Texte extrait:
**********

Depuis le collectif Stop THT 40 s’est structuré en association Landes Aquitaine Environnement pour entamer une bataille juridique qui n’empêche pour le moment pas les travaux de se dérouler. L’autorisation du projet devrait être révisée en 2025 au tribunal administratif d’appel de Bordeaux, sachant que dans cette attente la seule et unique autorisation de RTE est un arrêté inter-préfectoral nommé « Autorisation de destruction des espèces et des habitats d’espèces protégées ». Une autorisation sinistre, d’autant plus qu’elle n’aurait jamais dû être octroyée, puisqu’elle ne peut l’être qu’à la seule et unique condition qu’il n’existe pas de tracé alternatif. Or, les citoyens le martèlent : il existe un tracé alternatif le long de l’A 63, sur les parcelles de RTE.
◆ Appel à résistance
Venus en renfort, les écureuils ne baissent pas les bras. Après la mairie, le dimanche 5 janvier 2025, une annonce est lancée pour rejoindre le mouvement plus loin dans la forêt d’Hossegor sur le tracé de la ligne. C’est là que les habitants, suivis par les forces de l’ordre ébahies, sont invités à rejoindre la dissidence. Une plate-forme rejoignant quatre pins majestueux est montée à 5 mètres de hauteur. Les écureuils, toujours plus déterminés, y sont réapparus. En guise de banderole, le message est clair : « Vivants aujourd’hui, droit de l’être demain ».
Aidés par les citoyens affiliés ou non à des collectifs, la résistance s’organise. Et puisque la météo ne s’annonce pas clémente pour la semaine à venir, ils sont régulièrement ravitaillés en nourriture comme en matériel. À la guerre comme à la guerre, le mot d’ordre est lancé. Les réseaux s’enflamment et invitent à « rejoindre l’occupation Extinction Rebellion dans les bois juste au niveau du tracé THT ». Le but étant encore et toujours de soutenir la résistance dans l’attente du retour concernant la demande d’un moratoire adressé au Premier ministre, il y a déjà deux semaines.

**********

Énoncé 1:
Répondez à ces questions d'après le texte extrait :
(a) En quelle année l'autorisation du projet devrait-elle être révisée au tribunal administratif d'appel de Bordeaux ?
(b) À quelle hauteur la plate-forme reliant quatre pins a-t-elle été montée ?
(c) À qui la demande de moratoire a-t-elle été adressée ?
Énoncé 2: Reproduisez à l'identique un passage du texte extrait, s'il vous plaît : partez des mots « Depuis le collectif » et arrêtez-vous après les mots « parcelles de RTE. ».
Les items présentés ensuite forment un matériau indépendant du texte extrait.

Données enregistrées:

**********

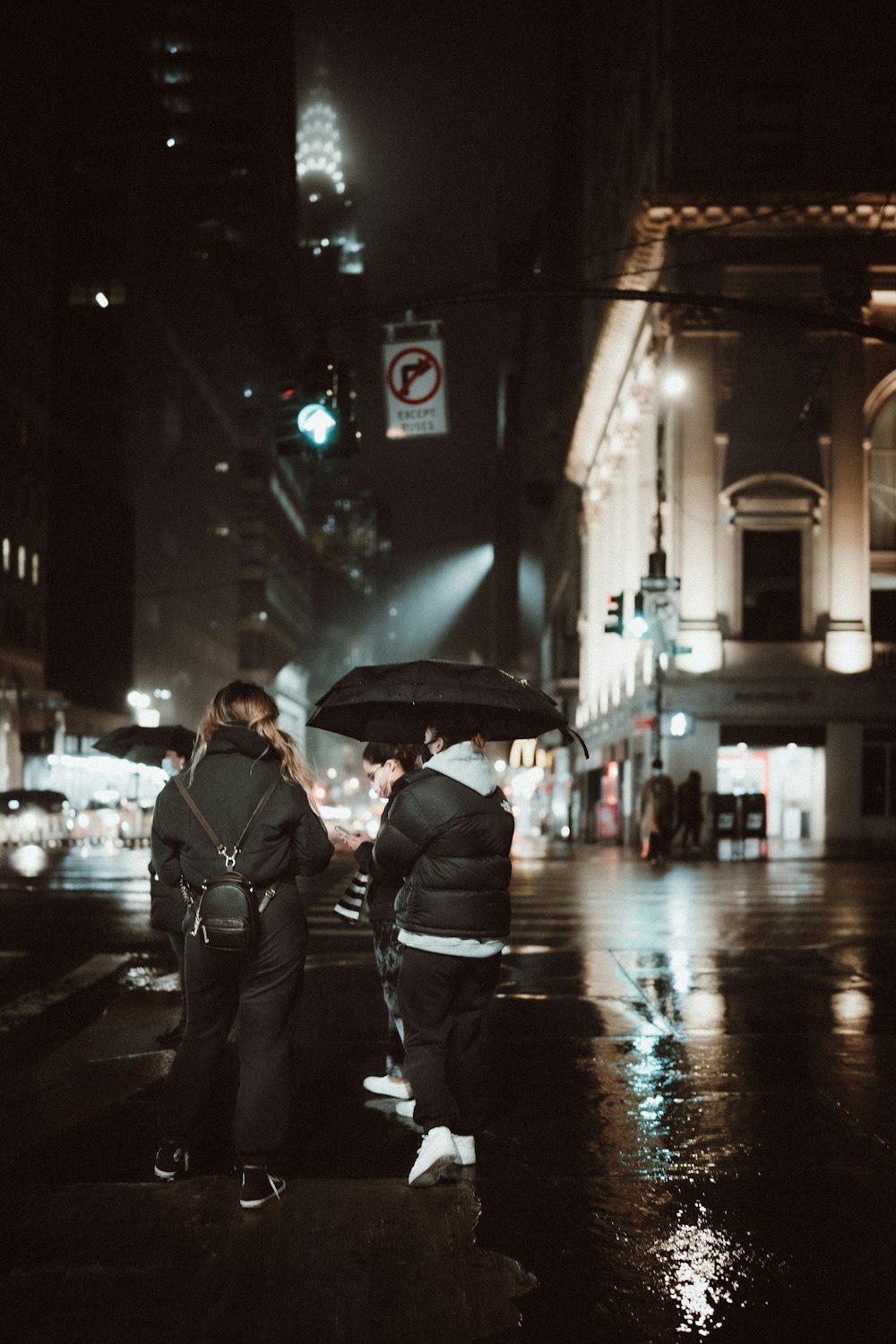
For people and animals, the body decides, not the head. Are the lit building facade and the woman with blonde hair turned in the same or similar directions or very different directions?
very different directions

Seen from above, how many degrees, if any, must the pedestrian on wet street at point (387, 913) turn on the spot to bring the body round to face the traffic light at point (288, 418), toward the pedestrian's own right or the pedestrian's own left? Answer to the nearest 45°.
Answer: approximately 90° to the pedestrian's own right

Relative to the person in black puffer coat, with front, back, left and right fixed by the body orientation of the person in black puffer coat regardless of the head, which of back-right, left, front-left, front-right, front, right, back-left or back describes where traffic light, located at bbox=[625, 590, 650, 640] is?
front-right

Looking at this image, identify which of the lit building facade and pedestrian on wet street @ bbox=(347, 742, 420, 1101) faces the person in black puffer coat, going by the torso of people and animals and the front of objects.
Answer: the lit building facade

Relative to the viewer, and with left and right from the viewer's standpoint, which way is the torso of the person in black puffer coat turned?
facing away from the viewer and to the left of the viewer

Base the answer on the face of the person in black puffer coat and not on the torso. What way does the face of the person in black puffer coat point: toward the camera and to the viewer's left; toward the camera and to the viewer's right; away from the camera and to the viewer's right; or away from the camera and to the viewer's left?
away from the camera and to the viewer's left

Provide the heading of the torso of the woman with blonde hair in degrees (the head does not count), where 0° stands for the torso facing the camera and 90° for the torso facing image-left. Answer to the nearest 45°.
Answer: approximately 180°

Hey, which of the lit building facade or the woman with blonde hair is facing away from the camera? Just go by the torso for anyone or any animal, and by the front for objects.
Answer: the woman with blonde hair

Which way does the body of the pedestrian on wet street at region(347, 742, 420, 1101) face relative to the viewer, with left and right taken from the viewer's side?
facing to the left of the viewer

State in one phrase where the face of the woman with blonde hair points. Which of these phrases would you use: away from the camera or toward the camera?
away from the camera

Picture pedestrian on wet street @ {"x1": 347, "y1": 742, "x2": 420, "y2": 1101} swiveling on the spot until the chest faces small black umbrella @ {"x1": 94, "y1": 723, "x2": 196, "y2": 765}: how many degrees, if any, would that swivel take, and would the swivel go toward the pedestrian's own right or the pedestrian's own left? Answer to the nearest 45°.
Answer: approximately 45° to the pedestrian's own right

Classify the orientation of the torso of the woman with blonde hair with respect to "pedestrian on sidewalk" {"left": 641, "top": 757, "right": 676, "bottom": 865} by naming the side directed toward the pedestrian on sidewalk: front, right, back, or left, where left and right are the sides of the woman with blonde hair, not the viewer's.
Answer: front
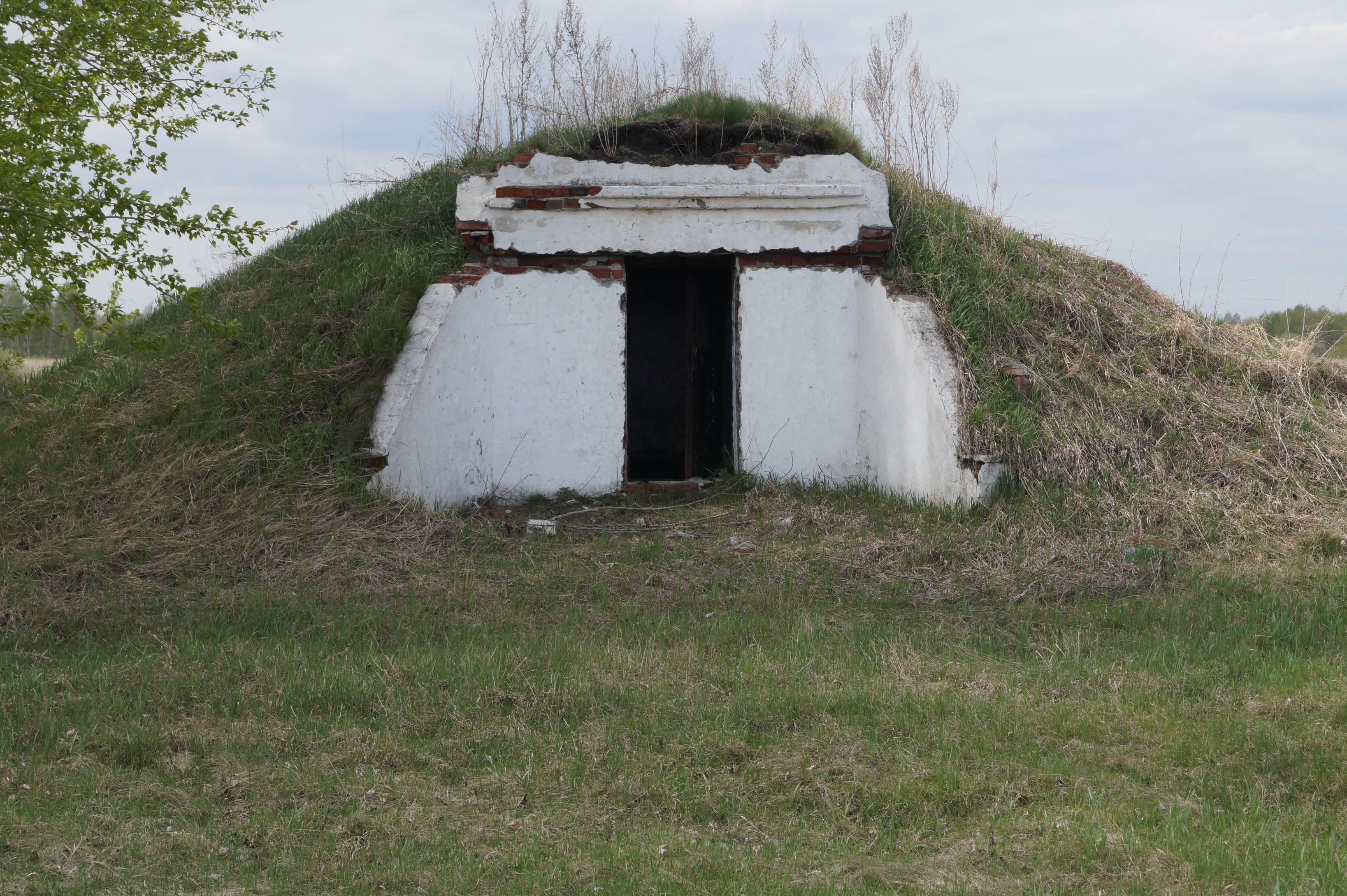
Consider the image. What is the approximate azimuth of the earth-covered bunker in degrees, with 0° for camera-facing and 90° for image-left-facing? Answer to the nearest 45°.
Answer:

**********

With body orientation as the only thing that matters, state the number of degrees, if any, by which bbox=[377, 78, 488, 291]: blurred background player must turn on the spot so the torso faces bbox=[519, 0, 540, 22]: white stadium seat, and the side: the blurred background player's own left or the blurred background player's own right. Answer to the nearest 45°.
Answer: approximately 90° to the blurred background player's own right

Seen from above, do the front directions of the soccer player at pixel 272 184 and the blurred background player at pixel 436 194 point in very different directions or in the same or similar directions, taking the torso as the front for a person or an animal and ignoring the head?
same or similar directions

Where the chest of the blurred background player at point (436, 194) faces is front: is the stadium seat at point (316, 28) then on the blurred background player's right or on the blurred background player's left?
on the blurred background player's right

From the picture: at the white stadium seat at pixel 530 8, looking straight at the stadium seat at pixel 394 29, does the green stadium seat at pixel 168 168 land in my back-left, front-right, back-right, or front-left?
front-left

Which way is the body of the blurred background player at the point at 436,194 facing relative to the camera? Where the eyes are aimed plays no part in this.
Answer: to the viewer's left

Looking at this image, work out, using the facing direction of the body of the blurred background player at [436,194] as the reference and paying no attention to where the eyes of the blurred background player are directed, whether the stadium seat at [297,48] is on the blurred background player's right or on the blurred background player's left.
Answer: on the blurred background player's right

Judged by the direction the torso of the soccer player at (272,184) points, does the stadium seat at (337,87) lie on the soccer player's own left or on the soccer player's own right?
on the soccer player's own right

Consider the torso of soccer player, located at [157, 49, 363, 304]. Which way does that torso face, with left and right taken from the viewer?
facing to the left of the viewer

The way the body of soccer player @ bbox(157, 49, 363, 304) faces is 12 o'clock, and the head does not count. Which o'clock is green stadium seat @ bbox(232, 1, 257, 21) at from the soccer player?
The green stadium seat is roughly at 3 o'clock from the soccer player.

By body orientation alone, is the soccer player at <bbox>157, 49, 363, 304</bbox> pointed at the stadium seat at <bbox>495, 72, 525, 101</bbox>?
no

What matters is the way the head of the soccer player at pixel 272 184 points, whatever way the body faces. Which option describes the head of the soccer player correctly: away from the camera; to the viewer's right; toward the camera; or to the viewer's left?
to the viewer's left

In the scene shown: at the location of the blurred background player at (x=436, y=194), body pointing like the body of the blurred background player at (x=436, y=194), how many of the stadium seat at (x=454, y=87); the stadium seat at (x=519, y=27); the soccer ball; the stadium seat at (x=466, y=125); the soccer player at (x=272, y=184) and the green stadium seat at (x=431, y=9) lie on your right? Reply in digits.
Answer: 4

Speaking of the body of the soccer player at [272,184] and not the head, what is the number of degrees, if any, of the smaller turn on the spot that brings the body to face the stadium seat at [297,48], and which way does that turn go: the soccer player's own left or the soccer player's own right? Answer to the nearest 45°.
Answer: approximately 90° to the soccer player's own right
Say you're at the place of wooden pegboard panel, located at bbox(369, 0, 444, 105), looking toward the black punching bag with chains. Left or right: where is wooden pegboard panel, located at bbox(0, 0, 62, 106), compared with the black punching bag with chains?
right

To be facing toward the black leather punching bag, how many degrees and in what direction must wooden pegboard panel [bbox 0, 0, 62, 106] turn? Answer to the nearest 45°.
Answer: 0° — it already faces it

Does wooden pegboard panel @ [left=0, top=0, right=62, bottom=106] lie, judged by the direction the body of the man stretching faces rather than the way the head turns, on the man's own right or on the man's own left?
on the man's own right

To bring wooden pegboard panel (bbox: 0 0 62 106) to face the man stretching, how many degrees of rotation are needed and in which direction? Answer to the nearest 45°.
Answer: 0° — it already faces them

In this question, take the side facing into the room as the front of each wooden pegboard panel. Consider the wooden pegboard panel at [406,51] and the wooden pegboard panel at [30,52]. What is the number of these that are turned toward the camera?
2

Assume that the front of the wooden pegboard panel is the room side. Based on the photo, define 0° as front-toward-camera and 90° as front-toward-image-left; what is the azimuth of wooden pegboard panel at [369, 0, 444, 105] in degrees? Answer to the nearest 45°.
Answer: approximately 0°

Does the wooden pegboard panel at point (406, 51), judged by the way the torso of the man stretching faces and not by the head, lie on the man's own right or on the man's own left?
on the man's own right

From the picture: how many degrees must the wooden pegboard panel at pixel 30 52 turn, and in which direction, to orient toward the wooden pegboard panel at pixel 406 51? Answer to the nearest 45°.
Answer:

**********

Zone de réponse 1:
(a) En 2025.
(b) À 5 mètres de hauteur.
(c) Au Premier ministre.

Zone de réponse 2:
Depuis le collectif Stop THT 40 s’est structuré en association Landes Aquitaine Environnement pour entamer une bataille juridique qui n’empêche pour le moment pas les travaux de se dérouler. L’autorisation du projet devrait être révisée en 2025 au tribunal administratif d’appel de Bordeaux, sachant que dans cette attente la seule et unique autorisation de RTE est un arrêté inter-préfectoral nommé « Autorisation de destruction des espèces et des habitats d’espèces protégées ». Une autorisation sinistre, d’autant plus qu’elle n’aurait jamais dû être octroyée, puisqu’elle ne peut l’être qu’à la seule et unique condition qu’il n’existe pas de tracé alternatif. Or, les citoyens le martèlent : il existe un tracé alternatif le long de l’A 63, sur les parcelles de RTE.